Быстрая встреча не располагала к разговорам, но Елена Ивановна не могла без этого. Она даже говорила: «Между сексом и поболтать – если уж такой жесткий выбор будет, либо-либо, то предпочитаю поболтать. Особенно с хорошим человеком. Но лучше, конечно, и то и другое».
Сережа Петров был хорошим человеком. И моложе Елены Ивановны лет на шесть. Или даже на десять.
Встреча была быстрая, потому что Сережа зашел к ней забрать отзыв на реферат. У его аспиранта была защита, это был его первый аспирант, и он очень волновался и поэтому вдруг поцеловал Елену Ивановну. Как бы в благодарность. Ручку поцеловал, а потом щечку, а потом они очнулись, лежа на узком диване в гостиной. Потом оба сели, переводя дыхание и глядя на свое голое отражение в темном экране телевизора.
Сережа поднял с пола рубашку и прикрылся.
А она так и сидела, водя пальцем по своему худому вялому животу.
– Твой папа изменял твоей маме? – вдруг спросила она.
– Нет, – сказал Сережа. – То есть, насколько я знаю, нет.
– То-то ты такой смущенный, – улыбнулась она. – А мой папа изменял.
– Направо и налево? – нарочно спросил Сережа.
– Не ехидствуй, – сказала Елена Ивановна. – Нет. Не направо и налево.

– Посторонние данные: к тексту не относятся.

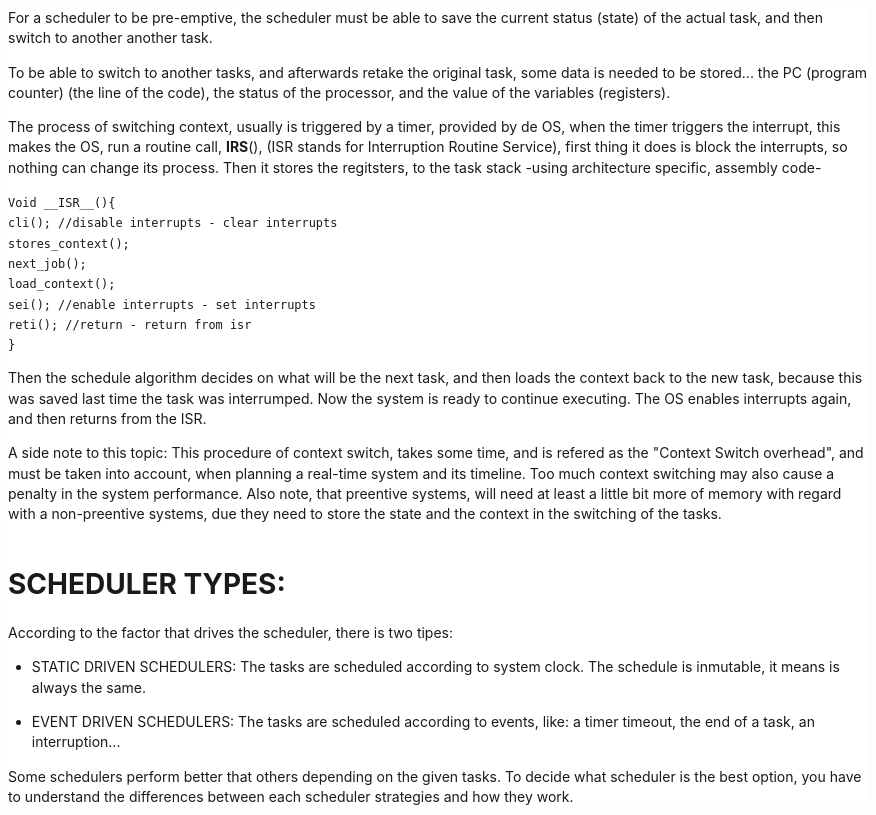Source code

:  For a scheduler to be pre-emptive, the scheduler must be able to save the current status (state) of the actual task, and then switch to another
 another task. 
 
 To be able to switch to another tasks, and afterwards retake the original task, some data is needed to be stored... the PC (program counter)
 (the line of the code), the status of the processor, and the value of the variables (registers).
 
 The process of switching context, usually is triggered by a timer, provided by de OS, when the timer triggers the interrupt, this makes
 the OS, run a routine call, __IRS__(), (ISR stands for Interruption Routine Service), first thing it does is block the interrupts, so nothing can change its process. Then it stores
 the regitsters, to the task stack -using architecture specific, assembly code- 
 
 ```
 Void __ISR__(){
 cli(); //disable interrupts - clear interrupts
 stores_context(); 
 next_job();
 load_context();
 sei(); //enable interrupts - set interrupts
 reti(); //return - return from isr
 }
 ```
 
 Then the schedule algorithm decides on what will be the next task, and then loads the context back to the new task, because this
 was saved last time the task was interrumped. Now the system is ready to continue executing. The OS enables interrupts again, and 
 then returns from the ISR.
 
 A side note to this topic: This procedure of context switch, takes some time, and is refered as the "Context Switch overhead",
 and must be taken into account, when planning a real-time system and its timeline. Too much context switching may also cause a
 penalty in the system performance. Also note, that preentive systems, will need at least a little bit more of memory with regard with 
 a non-preentive systems, due they need to store the state and the context in the switching of the tasks.
 
 
 
 SCHEDULER TYPES:
 ===============
 
 According to the factor that drives the scheduler, there is two tipes:
 
 - STATIC DRIVEN SCHEDULERS: The tasks are scheduled according to system clock. The schedule is inmutable, it means is always the same.
 
 - EVENT DRIVEN SCHEDULERS: The tasks are scheduled according to events, like: a timer timeout, the end of a task, an interruption...
 
Some schedulers perform better that others depending on the given tasks. To decide what scheduler is the best option, you 
have to understand the differences between each scheduler strategies and how they work.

Но я знала, что у него были женщины. Но не знала кто. Но про одну он вдруг проговорился. При мне по телефону сказал: «Галюсенька, встретимся завтра». Я сказала: «Вот это да!» Он обернулся и беспомощно на меня посмотрел. Он уже был сильно немолод. У него были две сотрудницы, две одиноких дамочки-подружки. Галя Саенко и Вера Чибис. Они даже приходили к нам в гости, вдвоем.
Потом папа умер. А потом мама сказала, что ей звонила Верочка Чибис, она уже совсем старенькая…
Я спросила: «А Галя? Помнишь такую?»
Мама сказала, что Галя одна растила дочку. Верочка ей помогала. Потом Галя умерла, но девочка уже выросла к тому времени…
Вот это да.
Я взяла у мамы телефон этой Веры Чибис.
Мама сказала: «Да, да, позвони ей. Она будет рада. А то она совсем одна».
Но я всё не звонила, тянула. Непонятно почему. Ведь я так хотела узнать всю правду. А вдруг у меня есть сестра?
Потом мне совершенно случайно сказали, что Вера Марковна Чибис скончалась в преклонных годах. Всё. Больше некого спросить…
Она вздохнула.
– Спросите меня, – сказал Сережа.
– Мы опять на «вы»? – засмеялась Елена Ивановна.
– Она моя жена.
– Кто? – Елена Ивановна голая вскочила с дивана.
– Наташа Саенко. Все сходится. Мама Галя и тетя Вера. И отчество Ивановна.
– Ах, какое редкое отчество! Она говорила, кто был ее отец?
– Нет. Мама родила меня от любимого человека, и всё. Но я могу попробовать повыспрашивать.
– Не надо, – вдруг спокойно сказала Елена Ивановна, взяла с дивана плед, накинула себе на плечи. – Сережа, с вами очень приятно беседовать. Но вам уже пора.
Был май, тепло, воскресенье, послеобеденный час, и Сергей Петрович просто отдыхал. У него была очень тяжелая работа, с девяти утра и пока дела не кончатся, иногда прямо до ночи. Поэтому он лежал на диване в гостиной, смотрел в окно и радовался выходному дню. В окне было чистое синее небо – ни веток, ни соседних домов; они жили на двадцатом этаже.